Records provided:
_ _ _ _ _
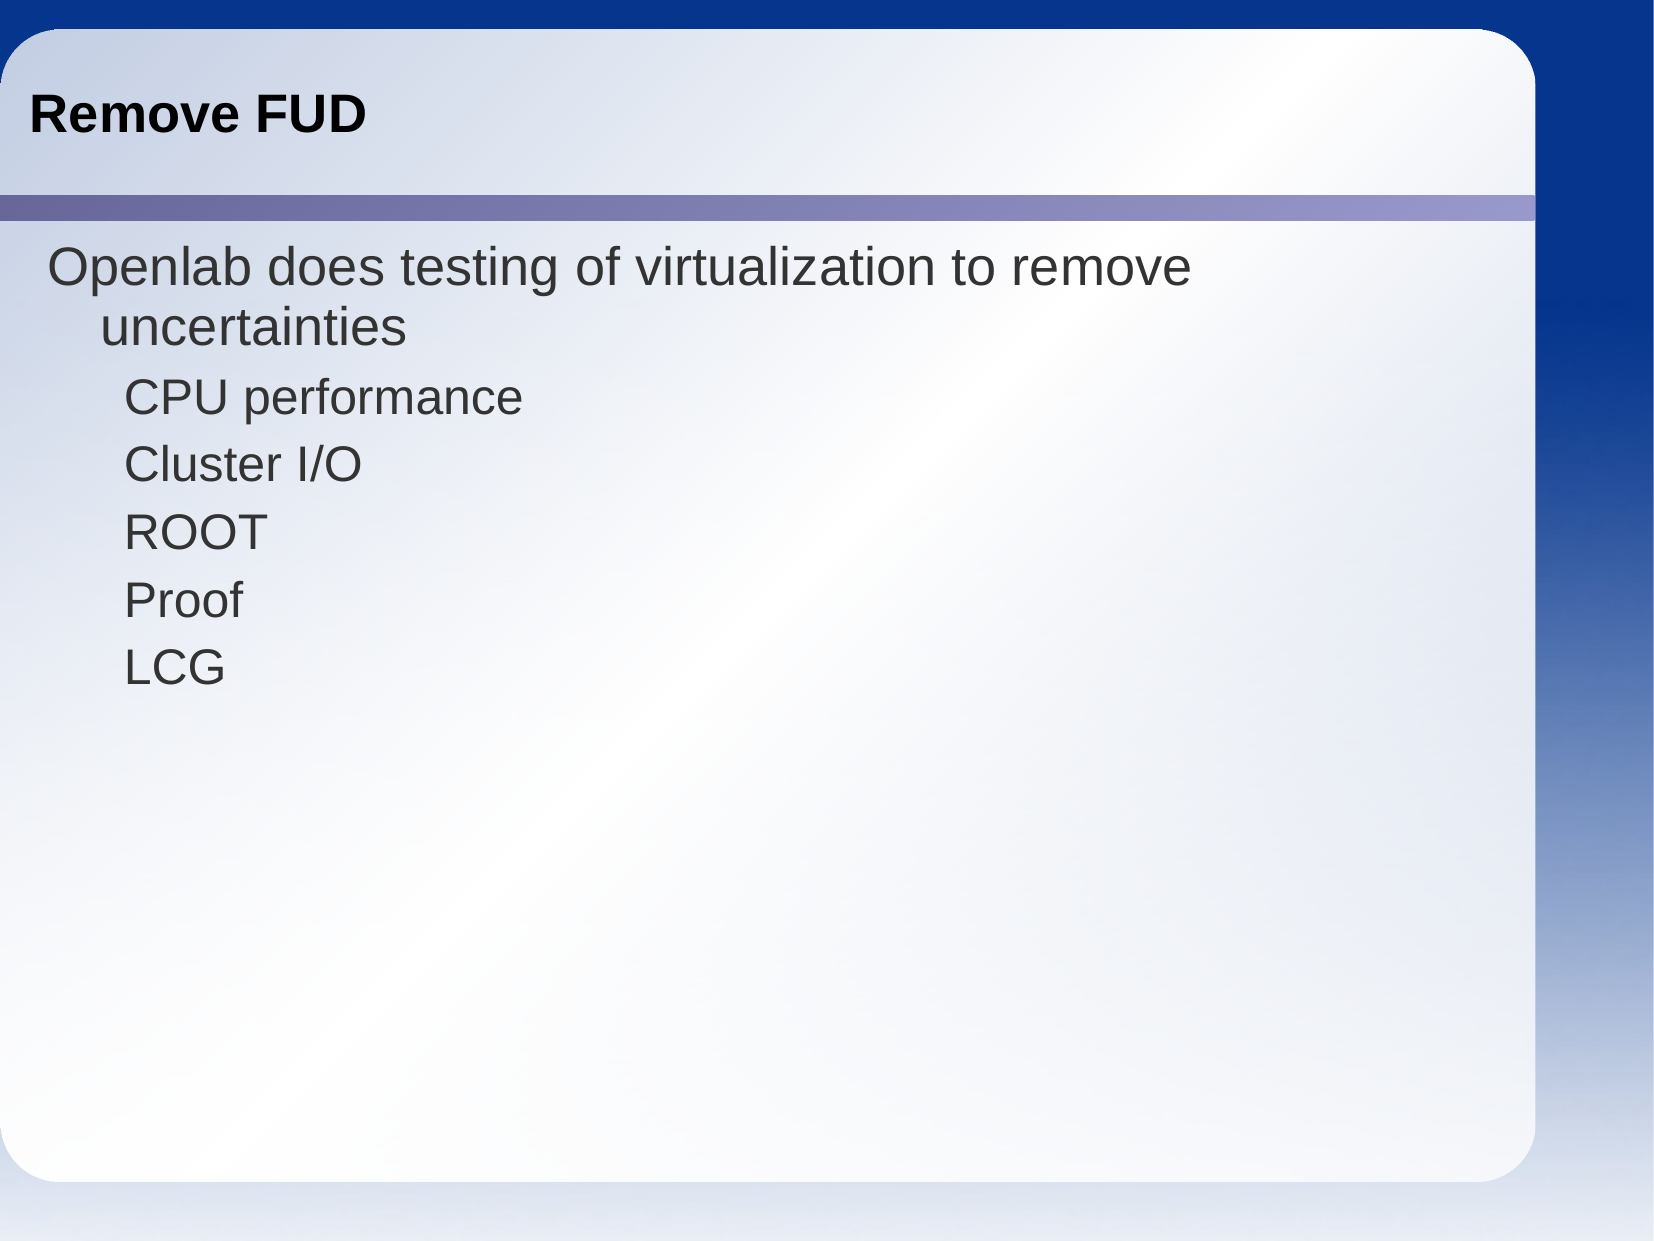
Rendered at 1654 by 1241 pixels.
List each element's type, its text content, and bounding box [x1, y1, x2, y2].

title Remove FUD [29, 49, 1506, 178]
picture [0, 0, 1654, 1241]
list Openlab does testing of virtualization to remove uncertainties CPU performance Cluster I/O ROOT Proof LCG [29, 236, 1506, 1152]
_ _ _ _ _
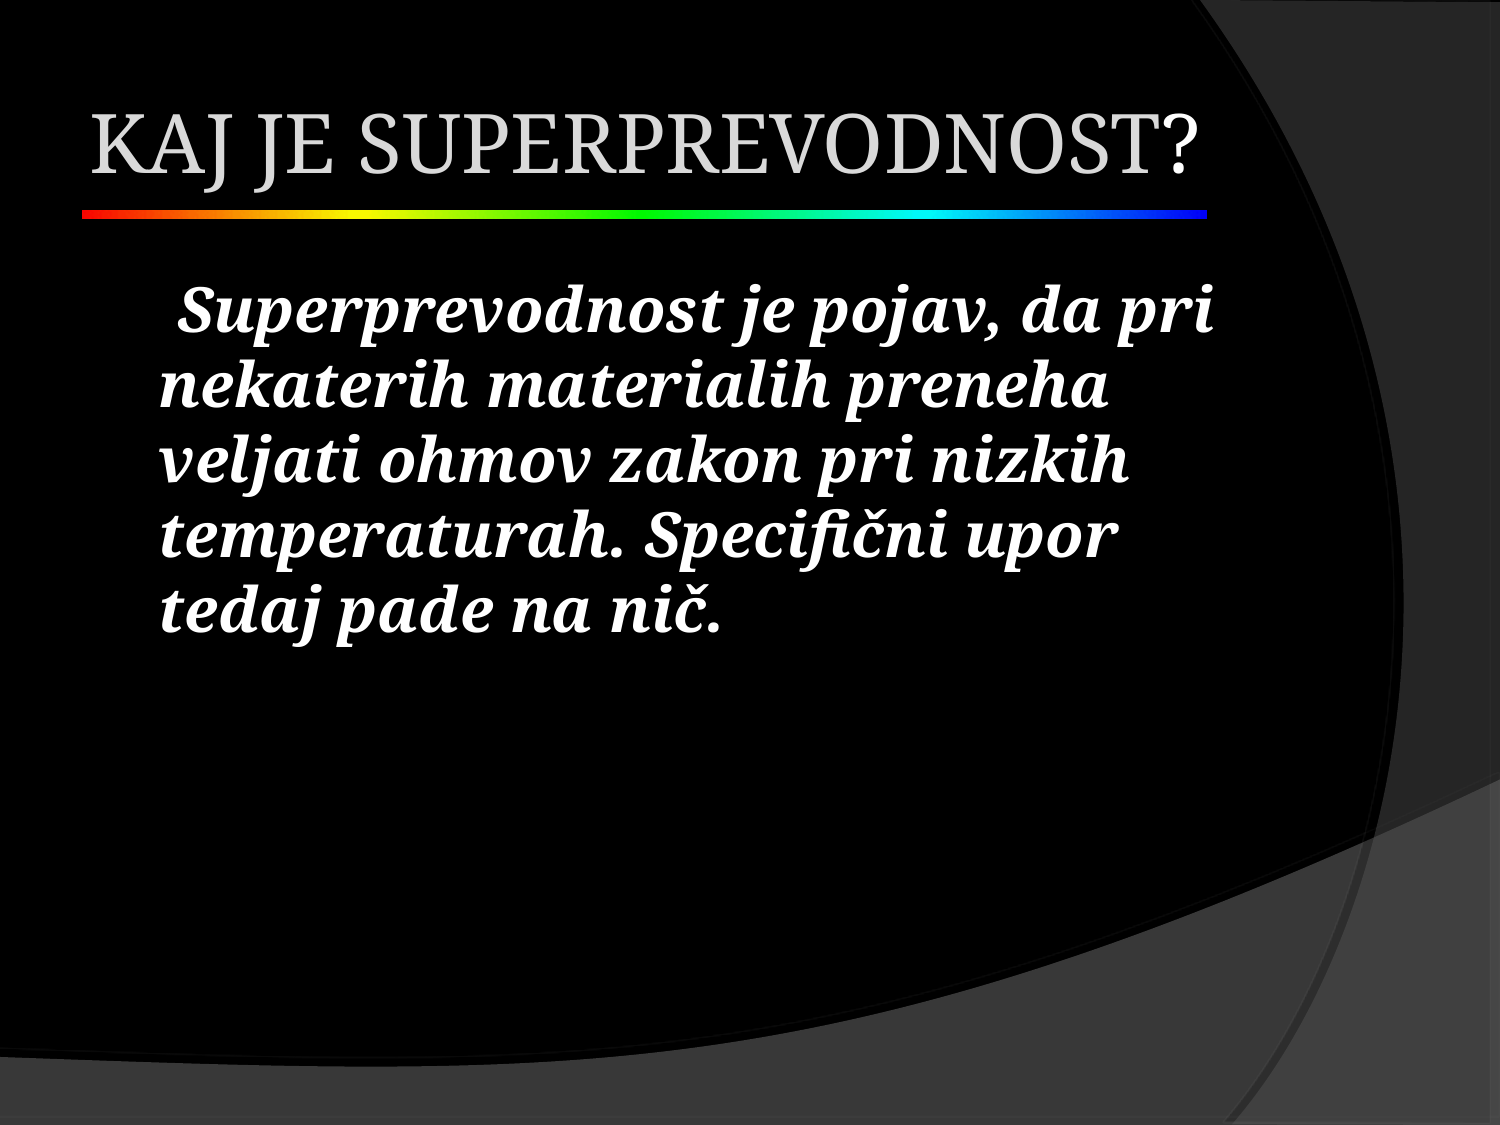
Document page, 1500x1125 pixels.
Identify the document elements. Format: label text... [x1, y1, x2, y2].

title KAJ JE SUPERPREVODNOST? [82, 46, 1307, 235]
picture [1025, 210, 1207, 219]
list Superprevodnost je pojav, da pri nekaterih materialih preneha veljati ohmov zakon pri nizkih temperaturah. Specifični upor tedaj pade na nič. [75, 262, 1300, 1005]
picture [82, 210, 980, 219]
_ _ _ _ _
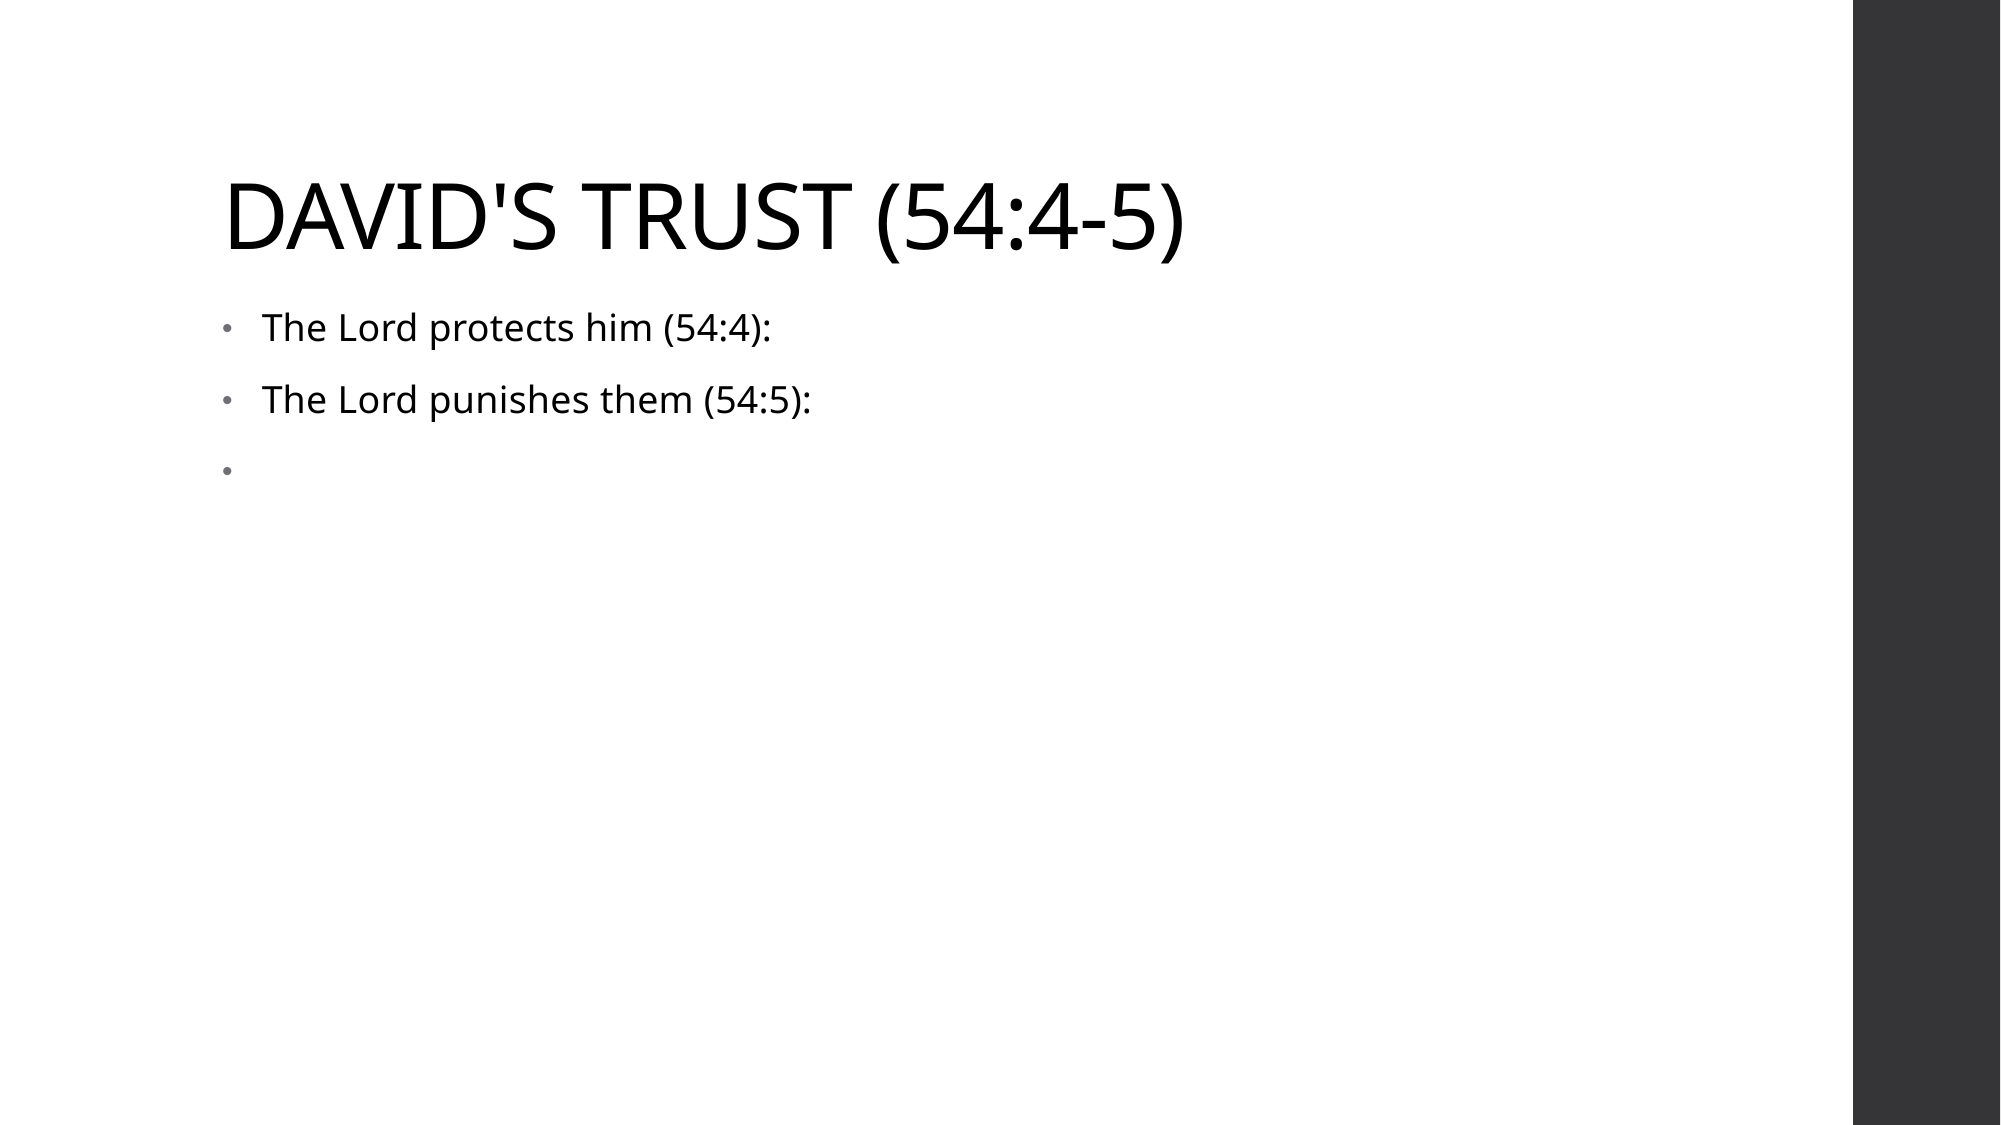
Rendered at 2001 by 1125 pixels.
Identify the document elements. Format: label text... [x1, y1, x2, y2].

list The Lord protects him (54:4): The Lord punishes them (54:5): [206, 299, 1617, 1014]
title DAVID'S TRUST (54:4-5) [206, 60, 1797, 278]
_ _ _ _ _
Written exercise:
Please print the part of the listing that opens with the line containing "Rendered at 2001 by 1125 pixels." and closes with the line containing "title DAVID'S TRUST", keeping every line as it stands.

Full answer:
Rendered at 2001 by 1125 pixels.
Identify the document elements. Format: label text... [x1, y1, x2, y2].

list The Lord protects him (54:4): The Lord punishes them (54:5): [206, 299, 1617, 1014]
title DAVID'S TRUST (54:4-5) [206, 60, 1797, 278]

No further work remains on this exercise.